経済学部は必要なのか(43) 大学自治の実態


大学自治の実態
実質的な意思決定が、教授会のような公の場の議論を通してではなく、非公式集団内で行われているのだ。こうした経済学者たちの行動原理は、独立した個人を前提とする自由主義と大きく異なる。彼らは、学内において独立した個人として振る舞っていないし、公共心を示してもいない。有力派閥に属する者は集団的に行動する一方で、そうでない者は彼らを恐れ、自分の意見を表明せずに、その方針に従っている。この集団的行動は、新古典派経済学と異なる原理で、集団の成員の自己利益を最大化しているといえよう。経済学者が論文や著書を通して公に描き上げる世界と、彼らが演じる現実世界が何と大きく相違することか。

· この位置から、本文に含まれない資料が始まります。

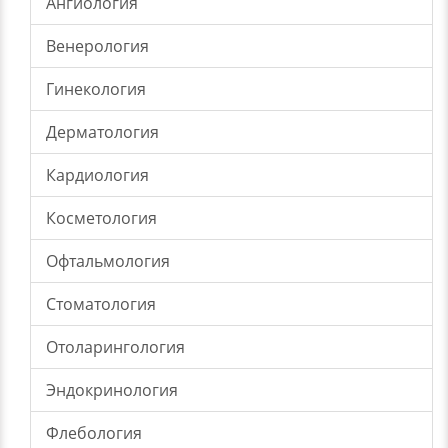
Ангиология
Венерология
Гинекология
Дерматология
Кардиология
Косметология
Офтальмология
Стоматология
Отоларингология
Эндокринология
Флебология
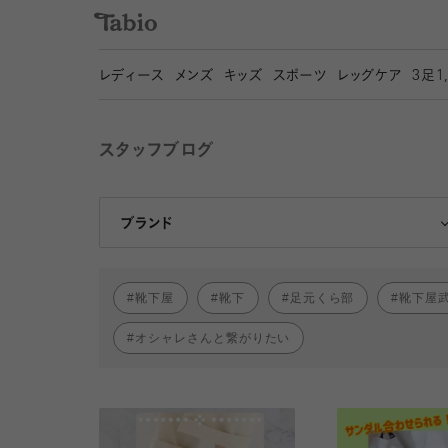
レディース
メンズ
キッズ
スポーツ
レッグケア
3
足1
スタッフブログ
靴下屋
Tabio
ブランド
靴下屋
靴下
足元くら部
靴下屋
オシャレさんと繋がりたい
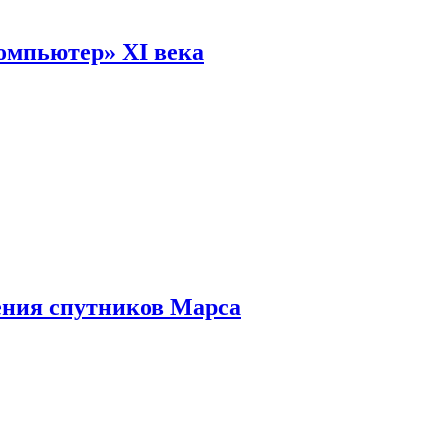
омпьютер» XI века
ения спутников Марса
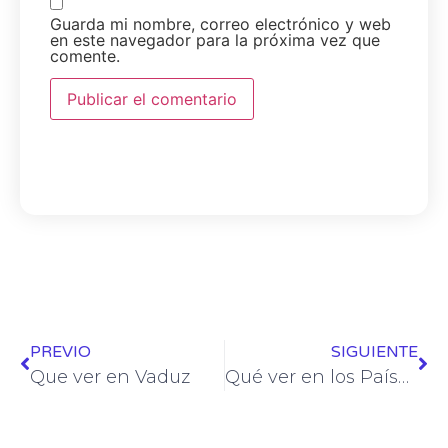
Guarda mi nombre, correo electrónico y web
en este navegador para la próxima vez que
comente.
PREVIO
SIGUIENTE
Que ver en Vaduz
Qué ver en los Países Bajos – Holanda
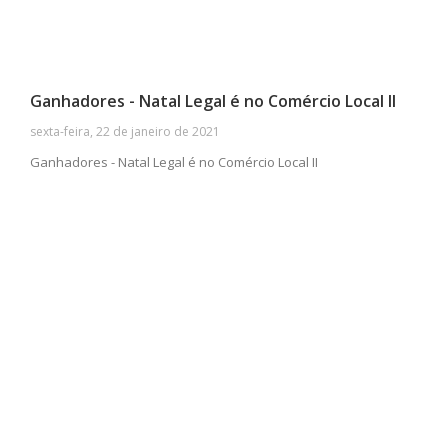
Ganhadores - Natal Legal é no Comércio Local II
sexta-feira, 22 de janeiro de 2021
Ganhadores - Natal Legal é no Comércio Local II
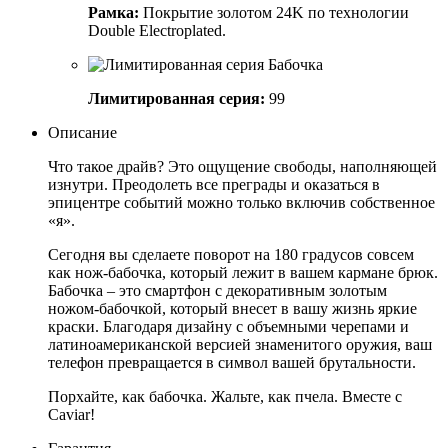
Рамка:
Покрытие золотом 24K по технологии
Double Electroplated.
Лимитированная серия:
99
Описание
Что такое драйв? Это ощущение свободы, наполняющей
изнутри. Преодолеть все преграды и оказаться в
эпицентре событий можно только включив собственное
«я».
Сегодня вы сделаете поворот на 180 градусов совсем
как нож-бабочка, который лежит в вашем кармане брюк.
Бабочка – это смартфон с декоративным золотым
ножом-бабочкой, который внесет в вашу жизнь яркие
краски. Благодаря дизайну с объемными черепами и
латиноамериканской версией знаменитого оружия, ваш
телефон превращается в символ вашей брутальности.
Порхайте, как бабочка. Жальте, как пчела. Вместе с
Caviar!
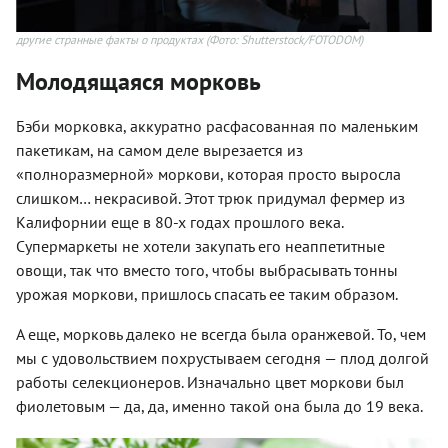
другие странные факты о продуктах
(Фото: Shutterstock/FOTODOM)
Молодящаяся морковь
Бэби морковка, аккуратно расфасованная по маленьким
пакетикам, на самом деле вырезается из
«полноразмерной» моркови, которая просто выросла
слишком… некрасивой. Этот трюк придумал фермер из
Калифорнии еще в 80-х годах прошлого века.
Супермаркеты не хотели закупать его неаппетитные
овощи, так что вместо того, чтобы выбрасывать тонны
урожая моркови, пришлось спасать ее таким образом.
А еще, морковь далеко не всегда была оранжевой. То, чем
мы с удовольствием похрустываем сегодня — плод долгой
работы селекционеров. Изначально цвет моркови был
фиолетовым — да, да, именно такой она была до 19 века.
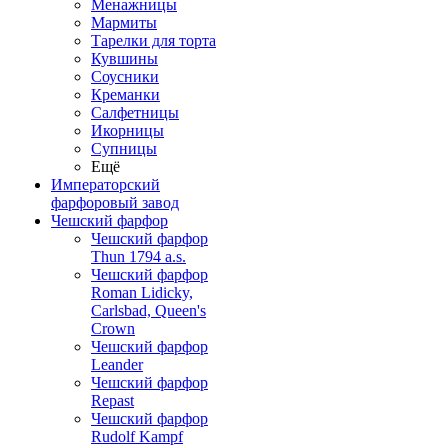
Менажницы
Мармиты
Тарелки для торта
Кувшины
Соусники
Креманки
Салфетницы
Икорницы
Супницы
Ещё
Императорский
фарфоровый завод
Чешский фарфор
Чешский фарфор
Thun 1794 a.s.
Чешский фарфор
Roman Lidicky,
Carlsbad, Queen's
Crown
Чешский фарфор
Leander
Чешский фарфор
Repast
Чешский фарфор
Rudolf Kampf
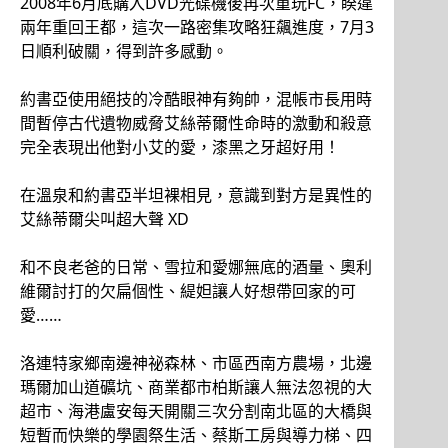
2008年6月底購入DVD光碟機後再次重玩FC，睽違
兩年重回王都，這次一路密集攻略狂飆進度，7月3
日順利破關，得到許多感動。
約書亞使用絕技的冷酷眼神有夠帥，混帳市長用時
間暫停古代遺物威脅艾絲蒂爾性命時的激動和殺意
完全表現出他對小艾的愛，漆黑之牙超好用！
在溫泉和約書亞半坦裸相見，意識到對方是異性的
艾絲蒂爾尖叫超大聲 XD
和不良老爸的日常、雪拉和愛娜無底的酒量、奧利
維爾討打的欠扁個性、緹妲讓人好想帶回家的可
愛……
洛連特家鄉南邊神祕森林、市區西南方農場，北邊
瑪爾加山道礦坑、商業都市柏斯讓人無法忽視的大
超市、海港盧安每天開關三次分割南北區的大橋與
短暫而快樂的學園祭生活、蔡斯工房與導力梯、四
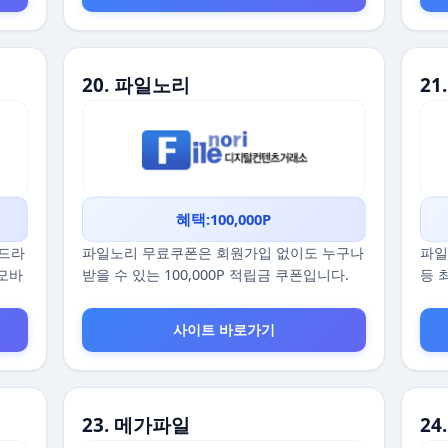
20. 파일노리
21
혜택:100,000P
 드라
파일노리 무료쿠폰은 회원가입 없이도 누구나
파일
 모바
받을 수 있는 100,000P 적립금 쿠폰입니다.
등 
사이트 바로가기
23. 메가파일
24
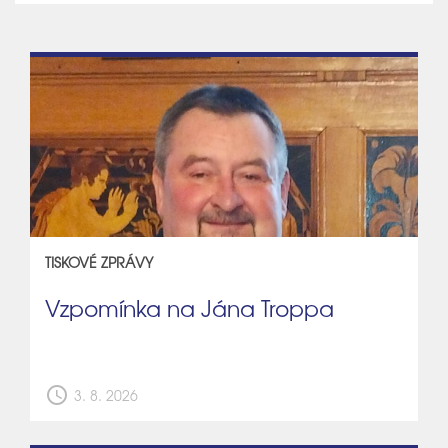
TISKOVÉ ZPRÁVY
Vzpomínka na Jána Troppa
schedule
3. 8. 2026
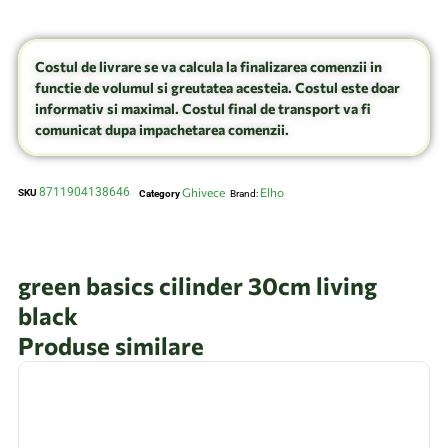
Costul de livrare se va calcula la finalizarea comenzii in
functie de volumul si greutatea acesteia. Costul este doar
informativ si maximal. Costul final de transport va fi
comunicat dupa impachetarea comenzii.
8711904138646
Ghivece
Elho
SKU
Category
Brand:
green basics cilinder 30cm living
black
Produse similare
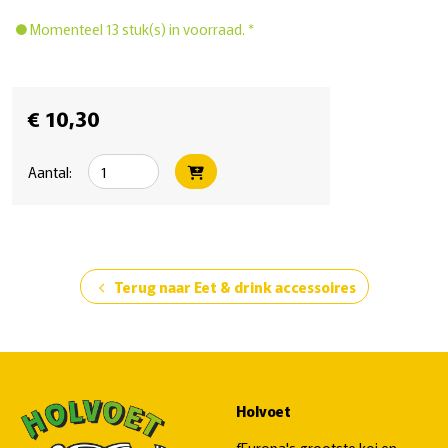
Momenteel 13 stuk(s) in voorraad. *
€ 10,30
Aantal:
Terug naar Eet & drink accessoires
chevron_left
Holvoet
fEuropa's grootste koi en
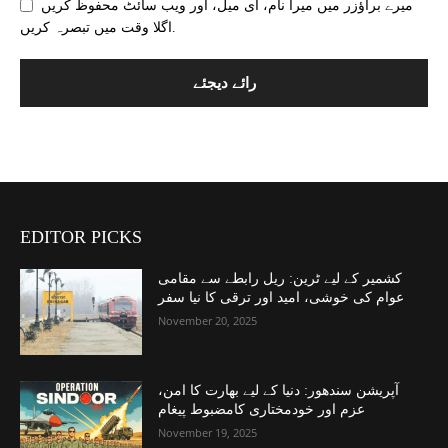
میرے براؤزر میں میرا نام، ای میل، اور ویب سائٹ محفوظ کریں
اگلا وقت میں تبصرہ کریں.
EDITOR PICKS
کشمیر کے لیے ٹرین: ریل رابطے سے مقامی
عوام کی خوشی، امید اور ترقی کا نیا سفر
November 20, 2025
آپریشن سندھور: دنیا کے لیے بھارت کا امن،
عزم اور خودمختاری کامضبوط پیغام
November 19, 2025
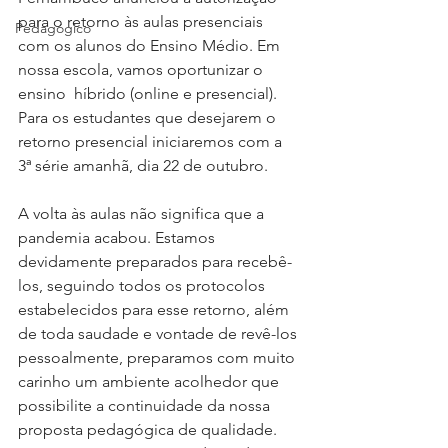
para o retorno às aulas presenciais 
Pedagógico
com os alunos do Ensino Médio. Em 
nossa escola, vamos oportunizar o 
ensino  híbrido (online e presencial). 
Para os estudantes que desejarem o 
retorno presencial iniciaremos com a 
3ª série amanhã, dia 22 de outubro.
A volta às aulas não significa que a 
pandemia acabou. Estamos 
devidamente preparados para recebê-
los, seguindo todos os protocolos 
estabelecidos para esse retorno, além 
de toda saudade e vontade de revê-los 
pessoalmente, preparamos com muito 
carinho um ambiente acolhedor que 
possibilite a continuidade da nossa 
proposta pedagógica de qualidade.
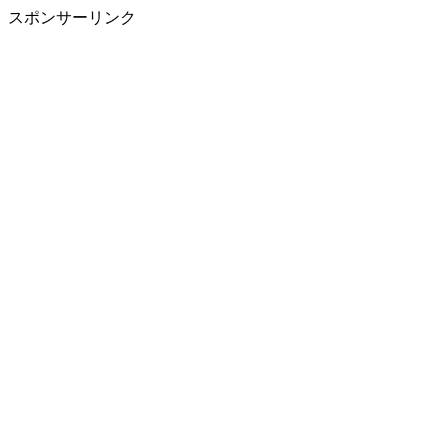
スポンサーリンク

 なお右の集団行動は、国会議員の政党員の行動と一見似ている。だが決定的な相違は、政党がれっきとした公式集団であるのに対し、大学内の派閥は非公式集団であることで、そもそもだれがメンバーなのかさえ、派閥外の者には往々にして十分明らかでない。メンバーに有力者と協力者などの力の濃淡差がありうることも、部外者に派閥の構造がわかりにくい要因となろう。
そのため学内派閥は、メンバーが明らかな政党内派閥とさえも性質が異なる。名前は同じ派閥でも、大学のものは陰湿だ。親しそうに付き合っていた同僚が、実は主流派の協力者で、秘密を主流派に漏らしたり、主流派を通して間接的に攻撃してきたりすることもあろう。学内派閥は正常なコミュニケーションを阻害し、組織の効率性を著しく下げる。このことからも、それが公共性から大きく乖離していることが理解できよう。
教授会の重要な意思決定が、内部の不透明な派閥によって実質的になされているのだ。そこで追求されるのは派閥の利益であって、学部の利益といえない。派閥外の教員は軽視され、派閥に批判的な少数教員は嫌がらせを受け不利益を押し付けられる。そうした行動をとる派閥メンバーには公共心などみじんもない。それを黙認し服従している他の多くの教員にも、真の意味の公共心が欠けている。あるならば公の場で派閥の横暴を批判するはずだ。こうした日常の行動が、研究や教育で真の公共心を生み出すことはありえない。せいぜいお飾り程度のものしか生まれないだろう。学生に公共心が欠ける一因はここにある。
石原(二〇一四、二〇一五)や光本(二〇一五)のように、大学自治の重要性を強調したり、それを手放してはならないと主張したりする論者は少なくない。大学自治と聞けば、大学で民主的な手続きによって国民のための教育や研究が行われている、と部外者は想像するだろう。しかしながら、実態はここでみたような派閥の自治にすぎない。大学自治を死守しようとする大学人がその実態にまったく触れないのも、公共心の欠如といえよう。

石原俊「大学の〈自治〉の何を守るのか」『現代思想』二〇一四年一〇月号。
石原俊「それでも守るべきは、大学の自治である」『現代思想』二〇一五年一一月号。
光本滋『危機に立つ国立大学』クロスカルチャー出版、二〇一五年。